According to the draft, the DG will ensure the service, in its functions is not influenced by considerations not relevant to their work in undermining a particular section of the population or political party in the country. However, experts have raised concern that some clauses in the Bill are against the new Constitution . Members of the civil society have already expressed reservations about the clause that advocates legalising phone tapping by the new intelligence unit. The Bill has been drafted by the National Security Intelligence Service (NSIS) to reform the agency and replace it with NIS.

Werunga, notes that the Bill empowers the complaints commission to recommend the removal of the NIS director general but withdraws this power by providing that the President may revoke a suspension anytime without referring to the commission.

“The President should be allowed to rescind the suspension only after consultations with the organ that recommended the action,” opined Werunga, adding his centre would make recommendations for amendments to present to the Constitution Implementation Commission. Mr Philip Onguje, the coordinator of Usalama Forum, expresses concern over some clauses that stretch the powers of the service beyond what is contemplated in the Constitution.

Complete redrafting

“The complaints commission clause will require complete redrafting. The section stresses generalities of state security, makes reference to the President and limits the operations of the commission in manner that defeats the purpose of its establishment in the first place,” adds Onguje.

Further, Werunga argues that the Bill fails to provide an acceptable appointment procedure of the NIS director general that would guarantee gender, regional and ethnic balance as demanded by the Constitution.

The Bill simply states that “President shall nominate a person for appointment as the director general and submit the name to the National Assembly” which must approve or disapprove the appointee within two weeks. “The Bill should be clear on how gender, regional and balance will be achieved in the appointment meaning the President can use that leeway to reward cronies,” charged Werunga.

While praising the proposed law for setting up a parliamentary oversight intelligence committee, the security expert, however, questions why the Bill locks out county assembly representatives from the oversight committee.

The Bill proposes a committee to be known as the Parliamentary Intelligence Oversight Committee consisting of members of the National Assembly elected in accordance with the standing orders of the National Assembly. The committee will provide oversight over the administration, expenditure and policy of the service and report to Parliament.

But in an unprecedented move, MPs to the committee will have to be vetted by the NIS and shall before assuming their duties, make and subscribe to an oath of secrecy. “The Service is arrogated power here to vet and confirm who sits in the parliamentary committee that is expected to oversee it. This borders on the ridiculous,” charged Ogunje.

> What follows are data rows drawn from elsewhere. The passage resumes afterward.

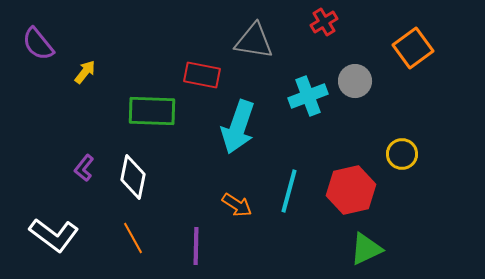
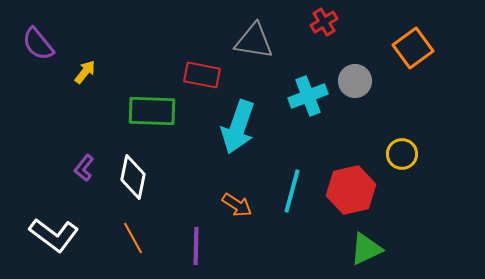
cyan line: moved 3 px right
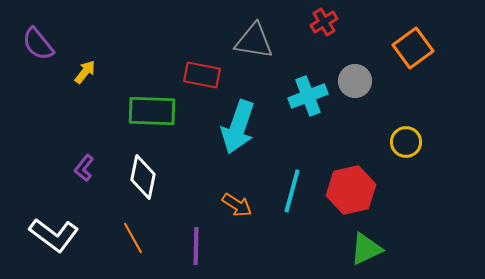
yellow circle: moved 4 px right, 12 px up
white diamond: moved 10 px right
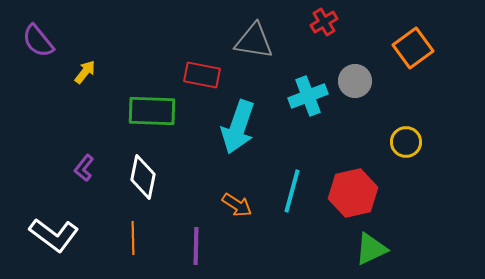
purple semicircle: moved 3 px up
red hexagon: moved 2 px right, 3 px down
orange line: rotated 28 degrees clockwise
green triangle: moved 5 px right
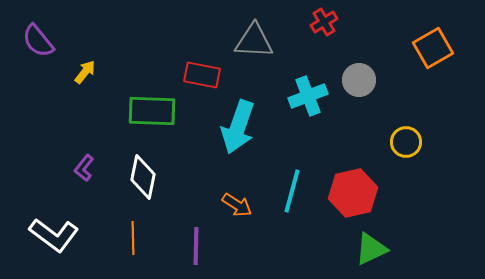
gray triangle: rotated 6 degrees counterclockwise
orange square: moved 20 px right; rotated 6 degrees clockwise
gray circle: moved 4 px right, 1 px up
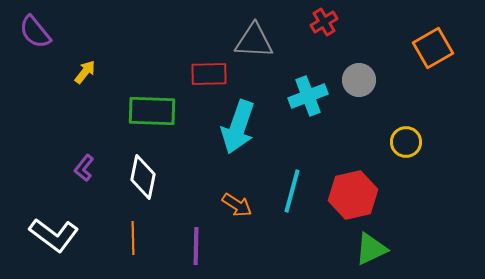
purple semicircle: moved 3 px left, 9 px up
red rectangle: moved 7 px right, 1 px up; rotated 12 degrees counterclockwise
red hexagon: moved 2 px down
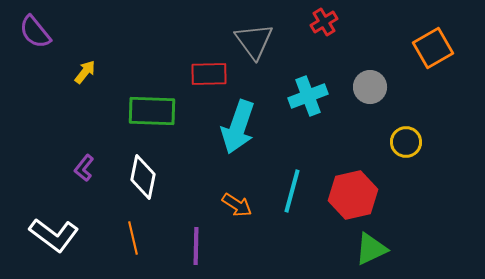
gray triangle: rotated 51 degrees clockwise
gray circle: moved 11 px right, 7 px down
orange line: rotated 12 degrees counterclockwise
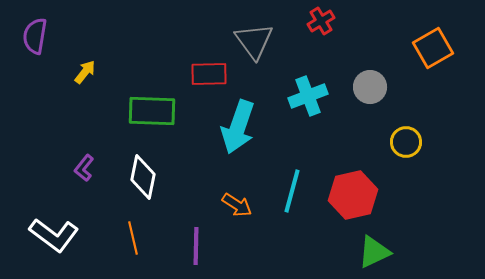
red cross: moved 3 px left, 1 px up
purple semicircle: moved 4 px down; rotated 48 degrees clockwise
green triangle: moved 3 px right, 3 px down
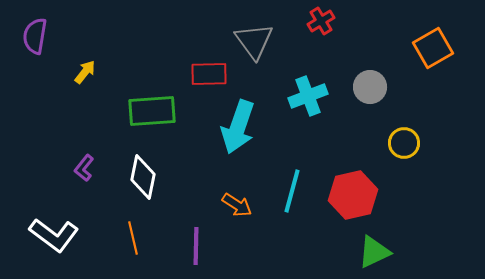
green rectangle: rotated 6 degrees counterclockwise
yellow circle: moved 2 px left, 1 px down
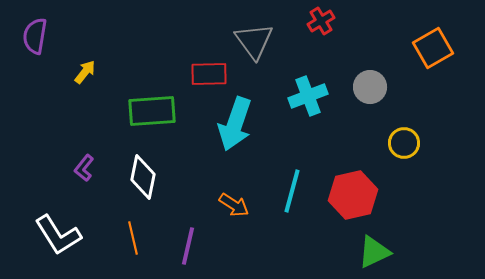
cyan arrow: moved 3 px left, 3 px up
orange arrow: moved 3 px left
white L-shape: moved 4 px right; rotated 21 degrees clockwise
purple line: moved 8 px left; rotated 12 degrees clockwise
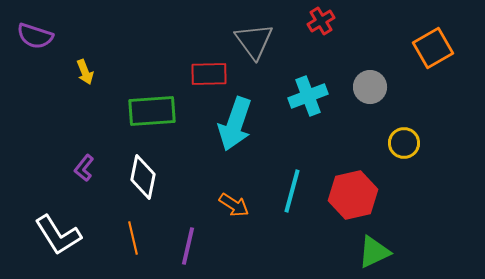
purple semicircle: rotated 81 degrees counterclockwise
yellow arrow: rotated 120 degrees clockwise
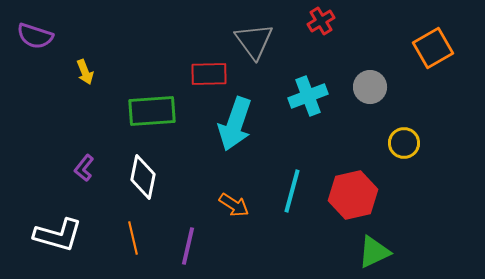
white L-shape: rotated 42 degrees counterclockwise
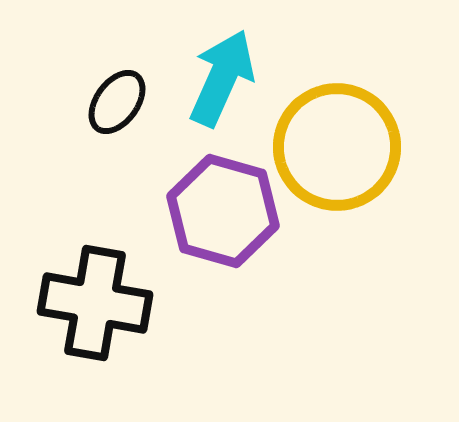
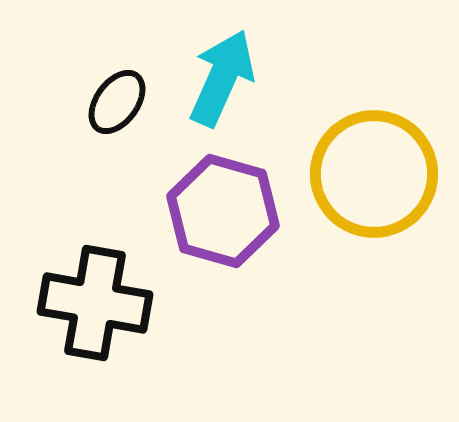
yellow circle: moved 37 px right, 27 px down
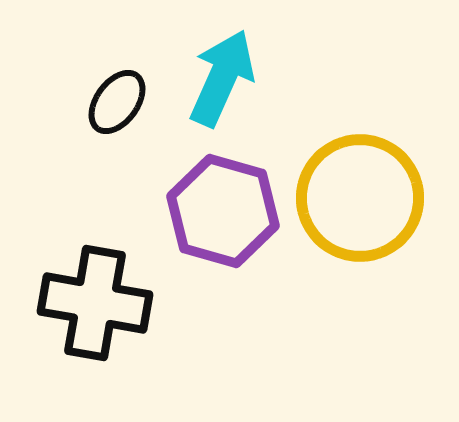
yellow circle: moved 14 px left, 24 px down
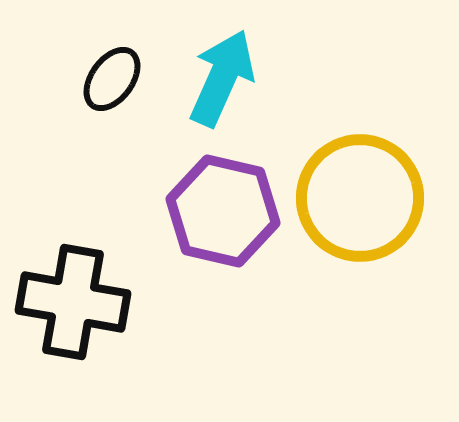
black ellipse: moved 5 px left, 23 px up
purple hexagon: rotated 3 degrees counterclockwise
black cross: moved 22 px left, 1 px up
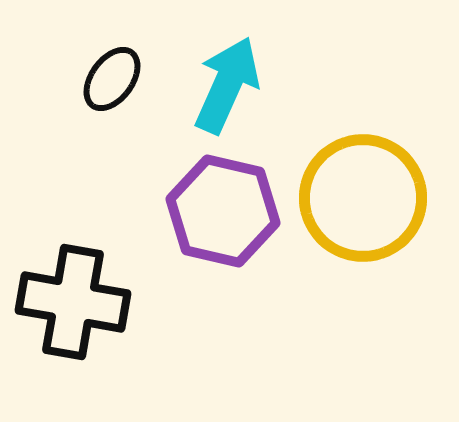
cyan arrow: moved 5 px right, 7 px down
yellow circle: moved 3 px right
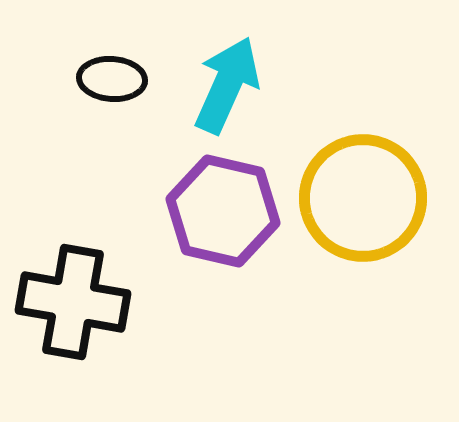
black ellipse: rotated 58 degrees clockwise
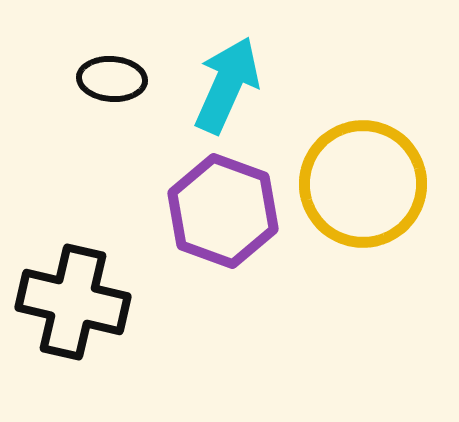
yellow circle: moved 14 px up
purple hexagon: rotated 7 degrees clockwise
black cross: rotated 3 degrees clockwise
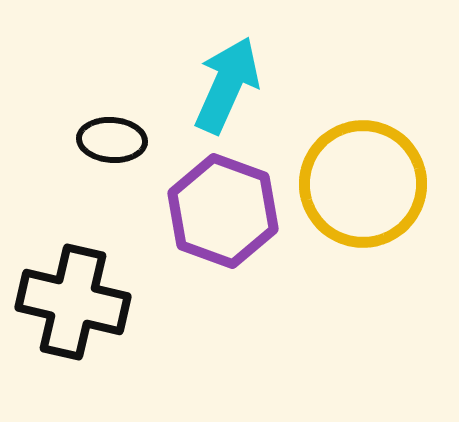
black ellipse: moved 61 px down
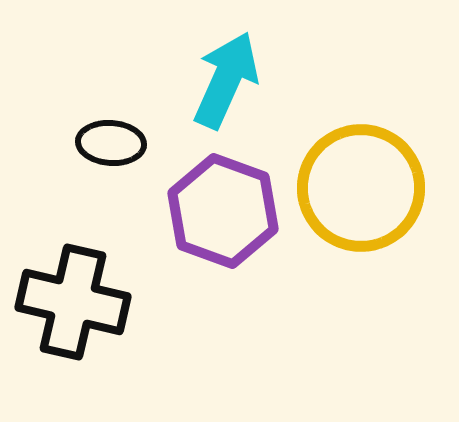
cyan arrow: moved 1 px left, 5 px up
black ellipse: moved 1 px left, 3 px down
yellow circle: moved 2 px left, 4 px down
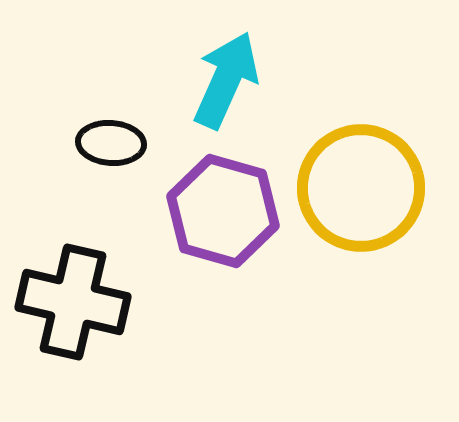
purple hexagon: rotated 4 degrees counterclockwise
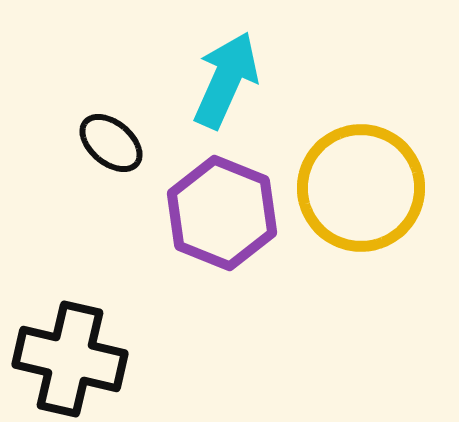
black ellipse: rotated 36 degrees clockwise
purple hexagon: moved 1 px left, 2 px down; rotated 6 degrees clockwise
black cross: moved 3 px left, 57 px down
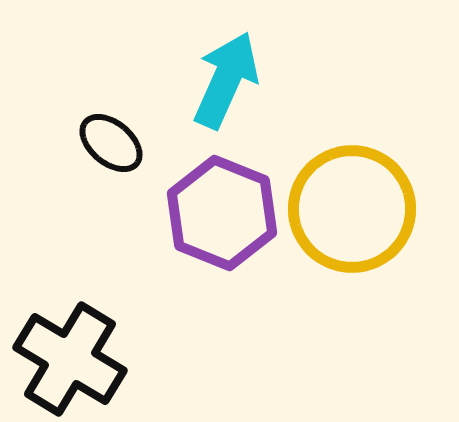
yellow circle: moved 9 px left, 21 px down
black cross: rotated 18 degrees clockwise
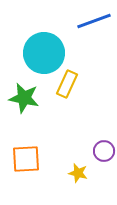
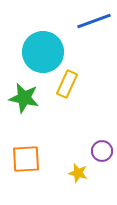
cyan circle: moved 1 px left, 1 px up
purple circle: moved 2 px left
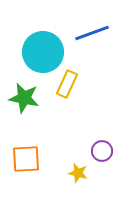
blue line: moved 2 px left, 12 px down
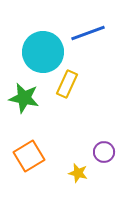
blue line: moved 4 px left
purple circle: moved 2 px right, 1 px down
orange square: moved 3 px right, 3 px up; rotated 28 degrees counterclockwise
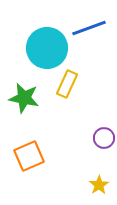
blue line: moved 1 px right, 5 px up
cyan circle: moved 4 px right, 4 px up
purple circle: moved 14 px up
orange square: rotated 8 degrees clockwise
yellow star: moved 21 px right, 12 px down; rotated 24 degrees clockwise
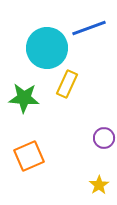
green star: rotated 8 degrees counterclockwise
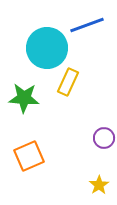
blue line: moved 2 px left, 3 px up
yellow rectangle: moved 1 px right, 2 px up
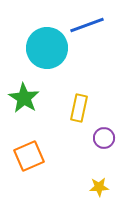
yellow rectangle: moved 11 px right, 26 px down; rotated 12 degrees counterclockwise
green star: rotated 28 degrees clockwise
yellow star: moved 2 px down; rotated 30 degrees clockwise
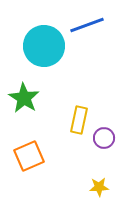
cyan circle: moved 3 px left, 2 px up
yellow rectangle: moved 12 px down
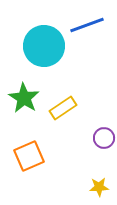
yellow rectangle: moved 16 px left, 12 px up; rotated 44 degrees clockwise
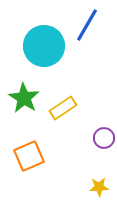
blue line: rotated 40 degrees counterclockwise
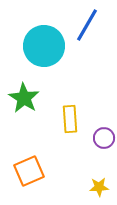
yellow rectangle: moved 7 px right, 11 px down; rotated 60 degrees counterclockwise
orange square: moved 15 px down
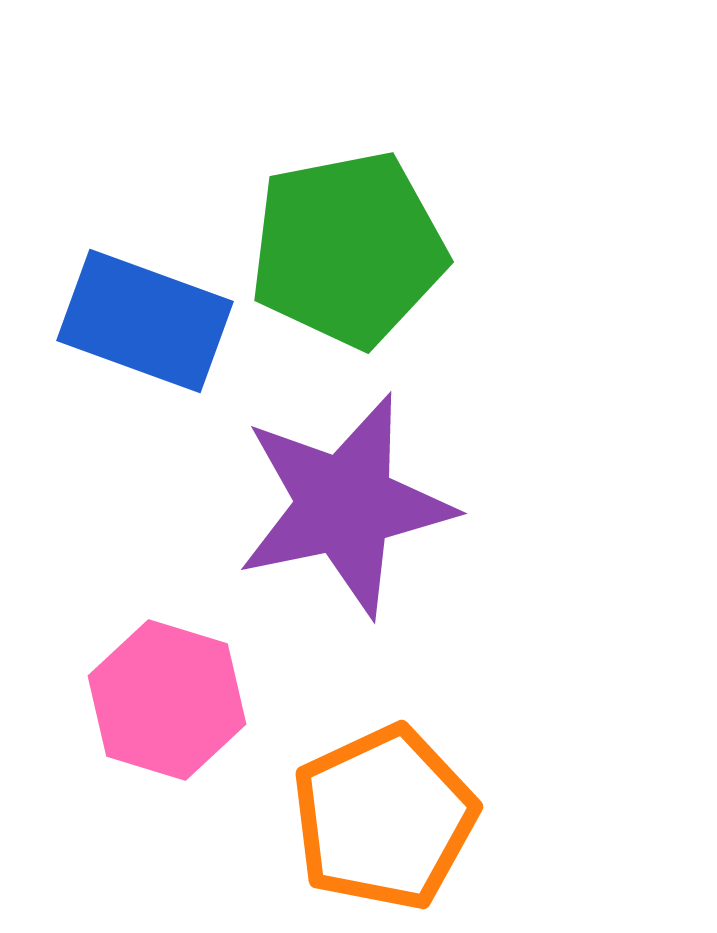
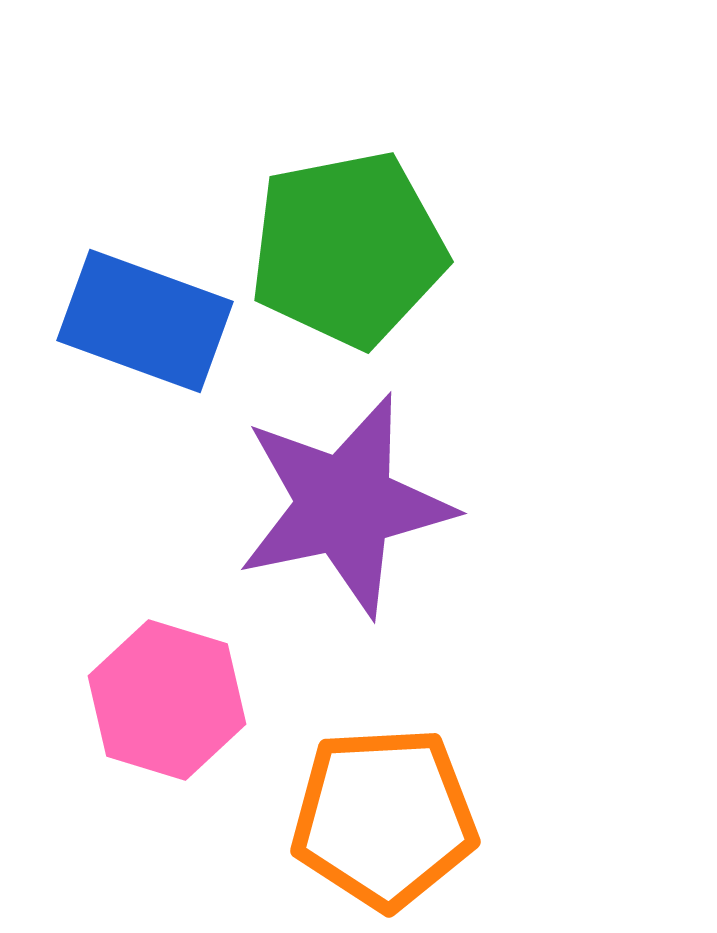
orange pentagon: rotated 22 degrees clockwise
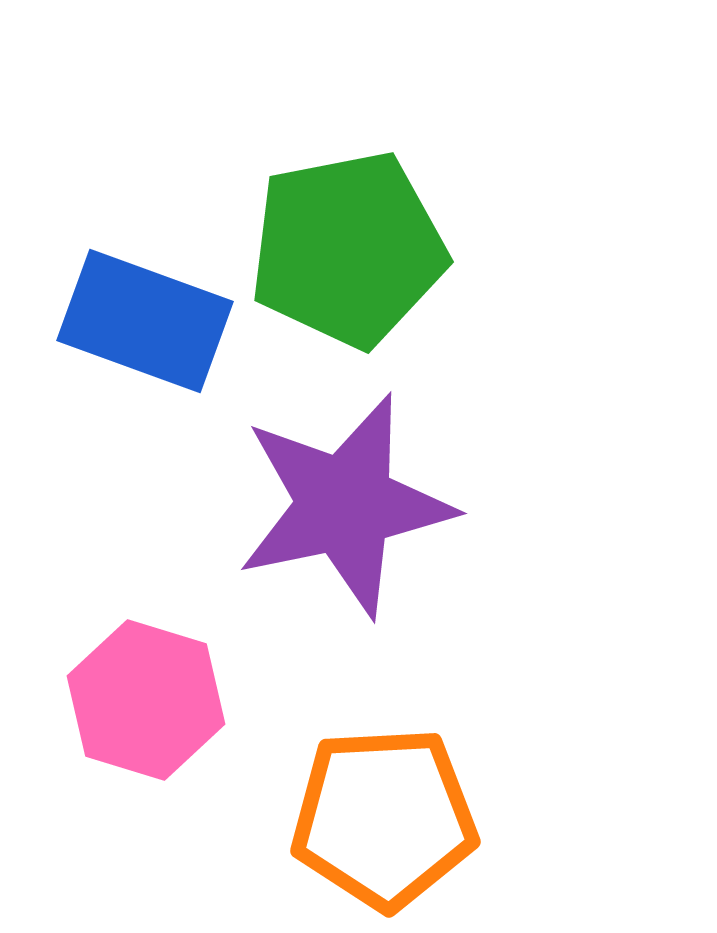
pink hexagon: moved 21 px left
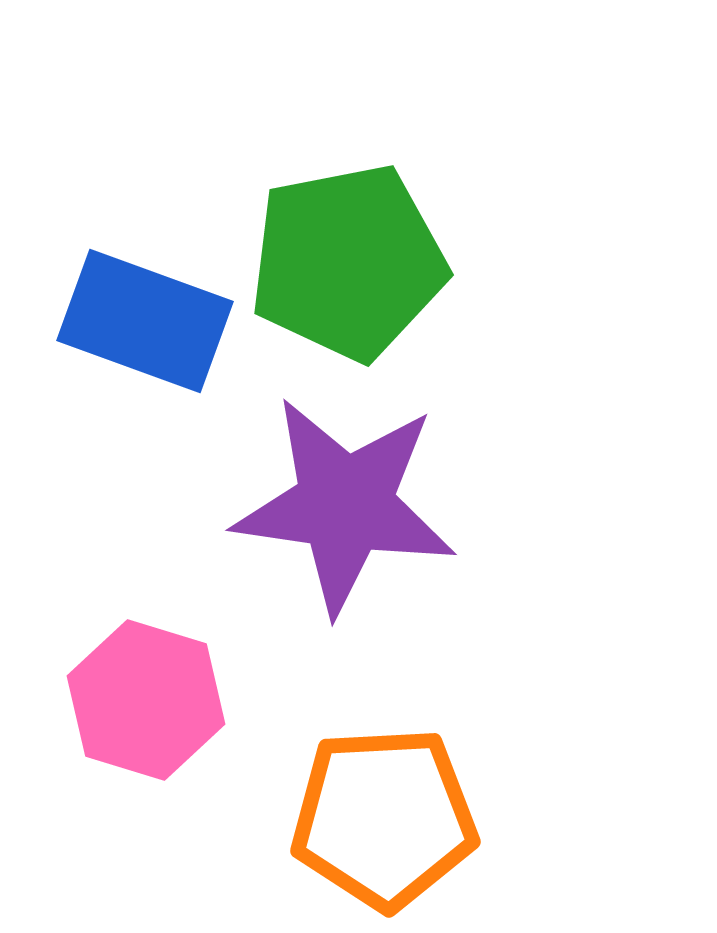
green pentagon: moved 13 px down
purple star: rotated 20 degrees clockwise
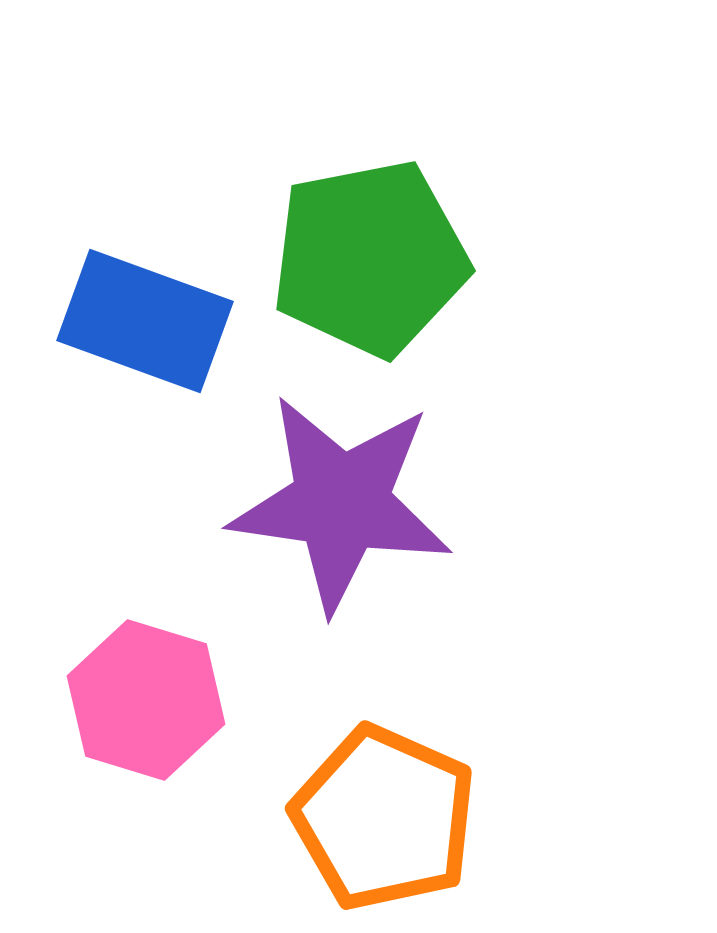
green pentagon: moved 22 px right, 4 px up
purple star: moved 4 px left, 2 px up
orange pentagon: rotated 27 degrees clockwise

The Bill outlaws revealing of any information MPs sitting on the committee access in the course of duty.

Werunga further took issue with the provision under the proposed Bill that the parliamentary committee should conduct its functions (read hearings) within a ring of secrecy and in a manner consistent with the protection and promotion of national security. “If the committee’s mandate is to provide oversight over the administration, expenditure and policy, what is so secret about administration for instance or policy? Expenditure we could understand,” said the expert.

This provision might also clash with the new Parliamentary standing orders, which has allowed all committee proceedings to be public. When Speaker Kenneth Marende brought the changes to allow for public hearings, NSIS, which is being replaced by NIS, had objected saying some information was too sensitive to be heard in public. Further, the Bill proposes that the NIS director general present a report within three months of a calendar year to only the President, National Security Council and National Intelligence Council.

But according to Werunga, the reports should also be handed to the Minister for Defence and the Parliamentary Oversight Committee.